§ **YOUR INSTRUCTIONS**: The output should be every line below, retyped exactly, with no images.

§ **DATA TO EXAMINE**:

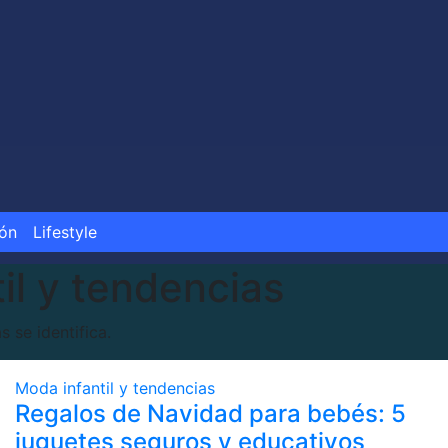
ión
Lifestyle
il y tendencias
s se identifica.
Moda infantil y tendencias
Regalos de Navidad para bebés: 5
juguetes seguros y educativos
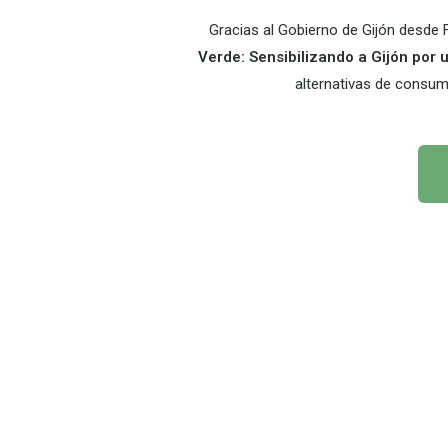
Gracias al Gobierno de Gijón desd
Verde: Sensibilizando a Gijón por 
alternativas de consum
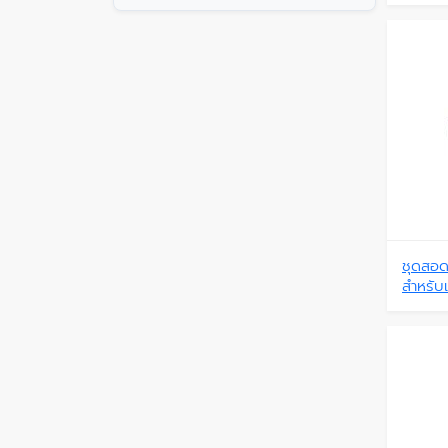
ชุดสอด
สำหรับเ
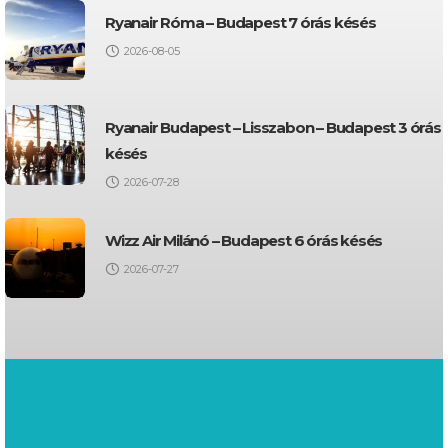
Ryanair Róma – Budapest 7 órás késés
2026-08-05
Ryanair Budapest – Lisszabon – Budapest 3 órás
késés
2026-07-28
Wizz Air Milánó – Budapest 6 órás késés
2026-07-27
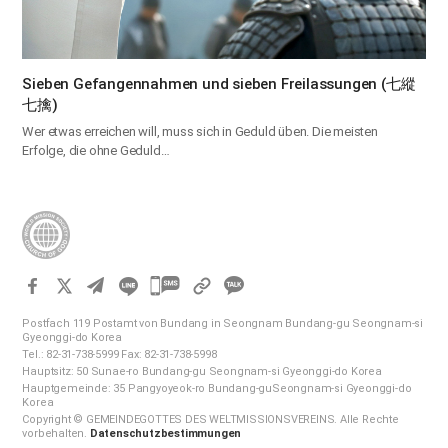
Sieben Gefangennahmen und sieben Freilassungen (七縱
七擒)
Wer etwas erreichen will, muss sich in Geduld üben. Die meisten
Erfolge, die ohne Geduld…
카
카
Postfach 119 Postamt von Bundang in Seongnam Bundang-gu Seongnam-si
오
Gyeonggi-do Korea
Tel.: 82-31-738-5999 Fax: 82-31-738-5998
톡
Hauptsitz: 50 Sunae-ro Bundang-gu Seongnam-si Gyeonggi-do Korea
공
Hauptgemeinde: 35 Pangyoyeok-ro Bundang-guSeongnam-si Gyeonggi-do
Korea
유
Copyright © GEMEINDEGOTTES DES WELTMISSIONSVEREINS. Alle Rechte
하
vorbehalten.
Datenschutzbestimmungen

§ **RESULT OF THE TASK**:
ión
Lifestyle
il y tendencias
s se identifica.
Moda infantil y tendencias
Regalos de Navidad para bebés: 5
juguetes seguros y educativos
Gracias al Gobierno de Gijón desd
Verde: Sensibilizando a Gijón por 
alternativas de consum
ชุดสอด
สำหรับเ
Ryanair Róma – Budapest 7 órás késés
2026-08-05
Ryanair Budapest – Lisszabon – Budapest 3 órás
késés
2026-07-28
Wizz Air Milánó – Budapest 6 órás késés
2026-07-27
Sieben Gefangennahmen und sieben Freilassungen (七縱
七擒)
Wer etwas erreichen will, muss sich in Geduld üben. Die meisten
Erfolge, die ohne Geduld…
카
카
Postfach 119 Postamt von Bundang in Seongnam Bundang-gu Seongnam-si
오
Gyeonggi-do Korea
Tel.: 82-31-738-5999 Fax: 82-31-738-5998
톡
Hauptsitz: 50 Sunae-ro Bundang-gu Seongnam-si Gyeonggi-do Korea
공
Hauptgemeinde: 35 Pangyoyeok-ro Bundang-guSeongnam-si Gyeonggi-do
Korea
유
Copyright © GEMEINDEGOTTES DES WELTMISSIONSVEREINS. Alle Rechte
하
vorbehalten.
Datenschutzbestimmungen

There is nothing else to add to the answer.